TEI has filed two letters with British Columbia's Ministry of Finance proposing changes to British Columbia's provincial sales tax and carbon tax. TEI's August 31, 2015, letter, immediately preceding this, filed with the Tax Programs Branch, proposes several changes to the provincial sales tax designed to streamline tax administration for businesses and the Ministry. TEI's September 1, 2015, letter, below, filed with the Tax Policy Branch, proposes several revenue-related changes to the provincial sales tax and carbon tax to be considered in conjunction with the Ministry's annual budget process. The letters build on earlier comments made to the Ministry in letters and meetings with Ministry officials. The letters were prepared under the aegis of TEI's Canadian Commodity Tax Committee, whose chair is Richard Taylor. Canadian Commodity Tax Committee member Brian Moul and Pilar Mata, of TEI's legal staff, coordinated the development of the Institute's comments.

On April 20, 2015, several members of Tax Executives Institute, Inc.'s (TEI) Canadian Commodity Tax Committee met with representatives from the British Columbia Ministry of Finance (the Ministry) Tax Programs Branch. In that meeting, Ministry staff informed TEI that "revenue-related" changes to the Provincial Sales Tax Act (PSTA), Motor Fuel Tax Act (MFTA), Carbon Tax Act (CTA), and their regulations are made during the provincial budget process beginning in September of each year. "Administrative" changes to the PSTA, MFTA, CTA, and their regulations are made throughout the year if required.

This letter contains TEI's revenue-related comments and proposed changes to the PSTA, CTA, and their regulations, and is submitted in conjunction with the Ministry's annual budget process. TEI is concurrently submitting a separate letter to the Ministry's Tax Programs Branch outlining its "administrative" comments and proposed changes to the PSTA (copy attached).

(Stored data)

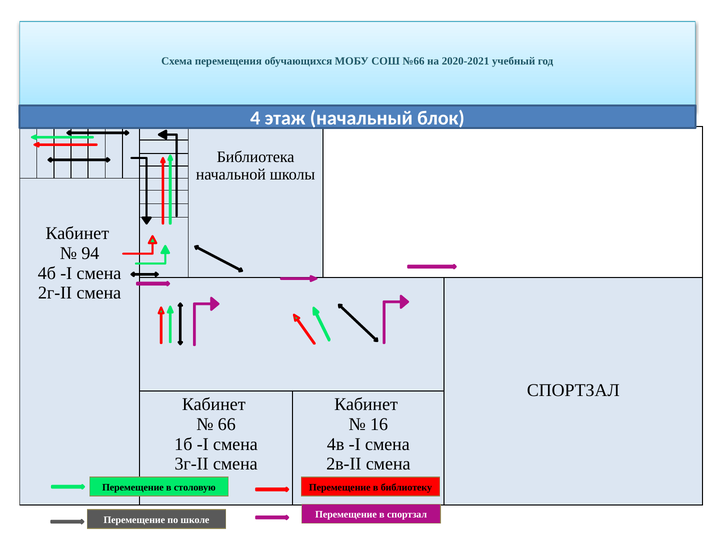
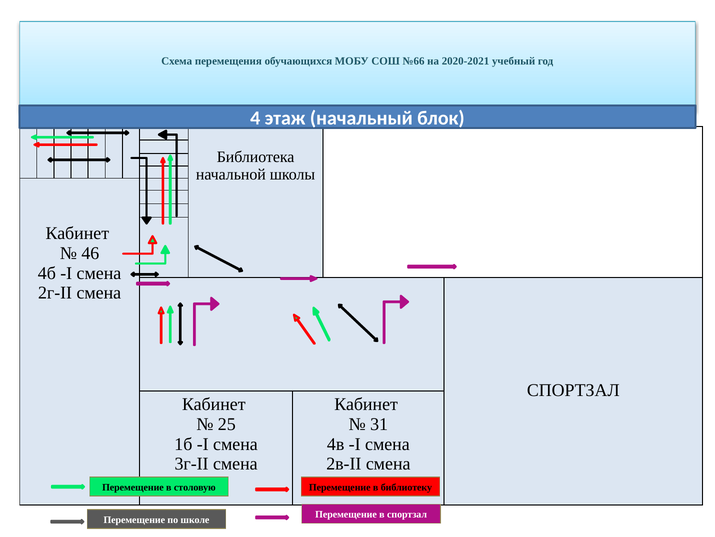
94: 94 -> 46
66: 66 -> 25
16: 16 -> 31
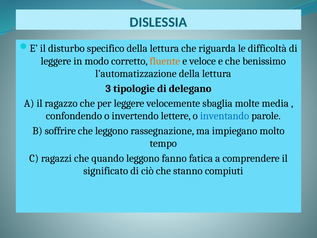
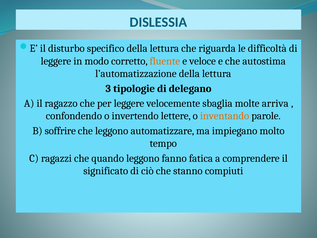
benissimo: benissimo -> autostima
media: media -> arriva
inventando colour: blue -> orange
rassegnazione: rassegnazione -> automatizzare
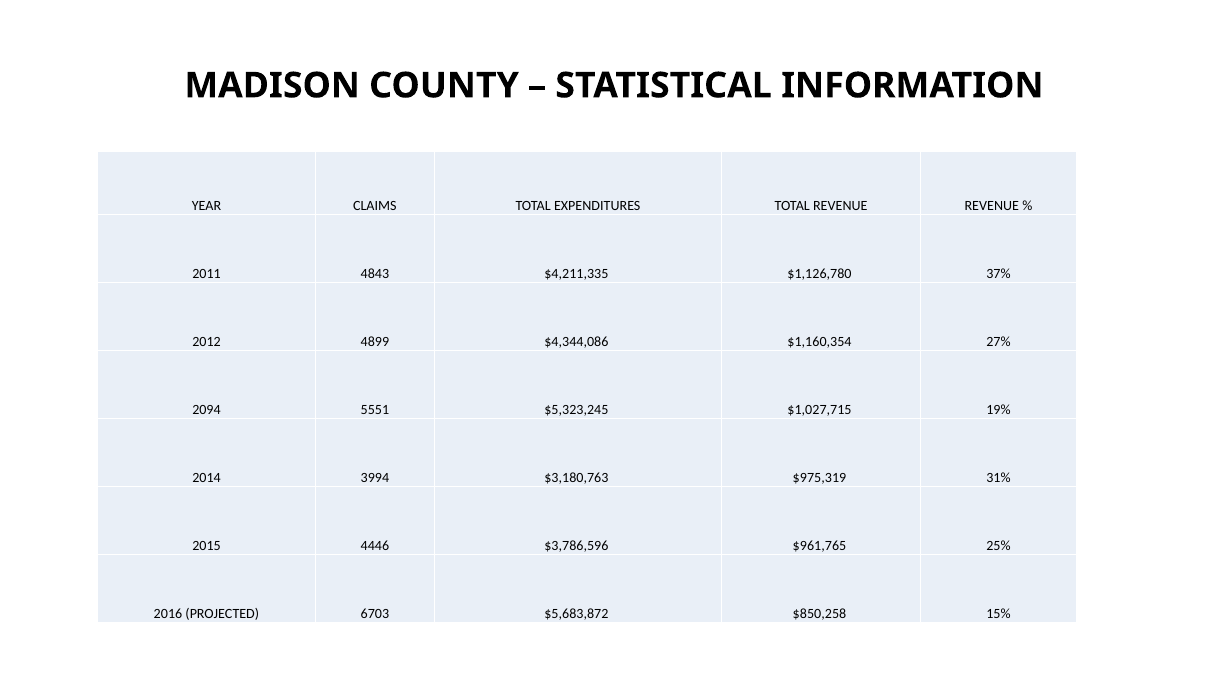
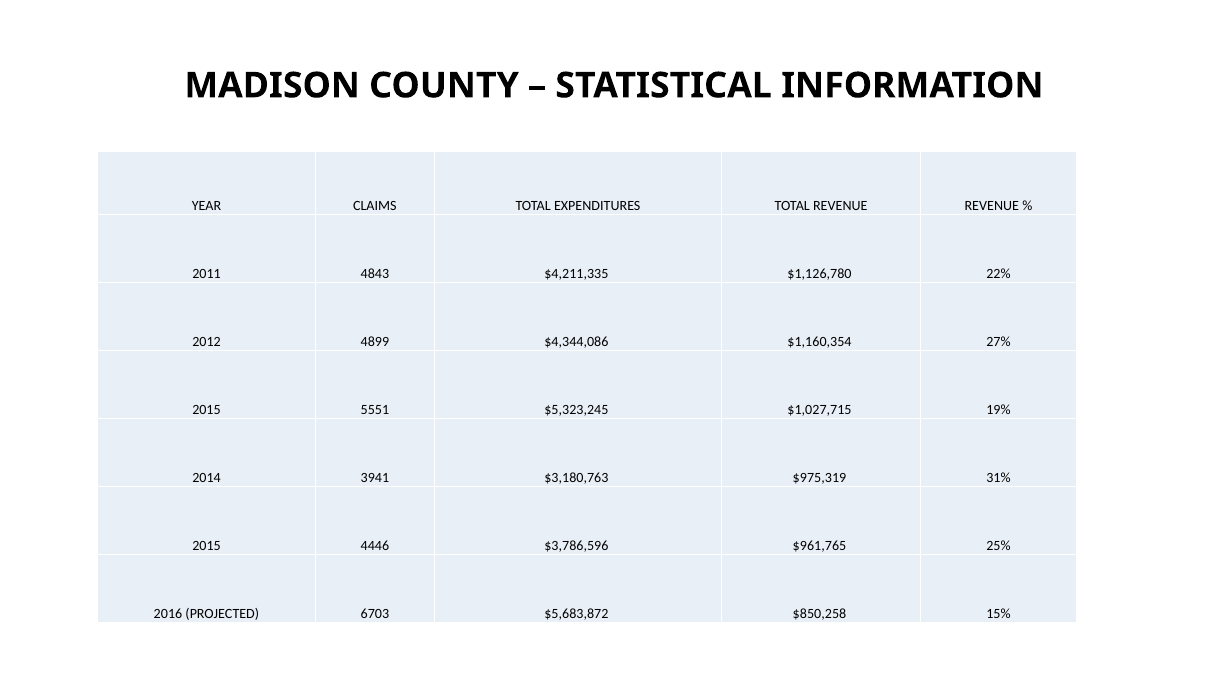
37%: 37% -> 22%
2094 at (207, 410): 2094 -> 2015
3994: 3994 -> 3941
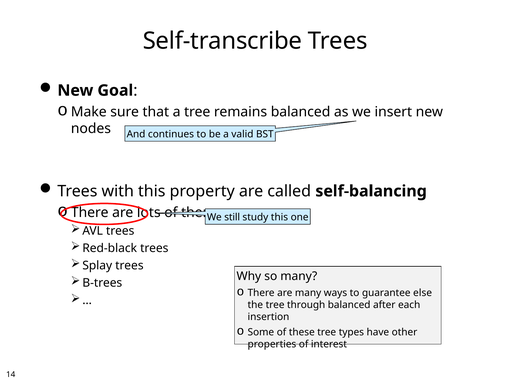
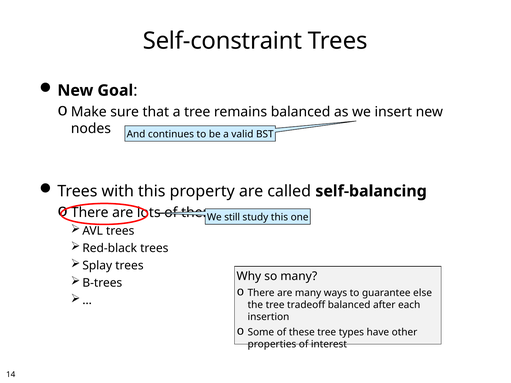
Self-transcribe: Self-transcribe -> Self-constraint
through: through -> tradeoff
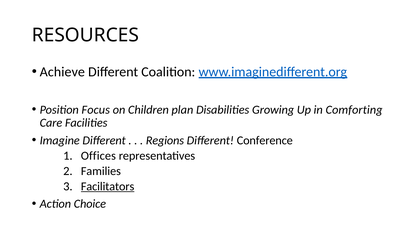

• _Complete the following_:
(a) In the passage on TEI's British Columbia tax letters, who chairs TEI's Canadian Commodity Tax Committee?
(b) Resume the passage on TEI's British Columbia tax letters, picking up after its final sentence.

• _Final results_:
(a) Richard Taylor.

(b)
The comments and proposed changes in this letter are not listed in order of importance. Many have been included in previous written correspondence from TEI and discussed with Ministry staff. TEI welcomes the opportunity to meet with Ministry staff to discuss these matters further.

About Tax Executives Institute, Inc.

TEI is the preeminent association of in-house tax professionals worldwide. Our approximately 7,000 members represent more than 2,800 of the leading corporations in North and South America, Europe, and Asia. TEI has over 850 members resident in Canada, which belong to chapters in Vancouver, Calgary, Montreal, and Toronto, and constitute approximately 12 percent of TEI's membership. TEI's Canadian members contend daily with the planning and compliance aspects of Canada's business tax laws. In addition, many of TEI's members resident outside of Canada work for companies with substantial activities in British Columbia and Canada. The comments in this letter reflect the views of TEI as a whole but, more particularly, those of our Canadian constituency.

1. Partnership--Person for PST Purposes Under the PSTA, a partnership can register as a collector for Provincial Sales Tax (PST) purposes, but is not treated as a separate legal person for purposes of owning partnership property. Instead, each partner is treated as if it owns a fractional interest in all of the partnerships property. This places responsibility on the partners to collect or pay PST on property owned by the partnership when an interest in the partnership is purchased or sold. In contrast, when shares in a corporation are purchased or sold, there is no requirement to account for PST on property owned by the corporation.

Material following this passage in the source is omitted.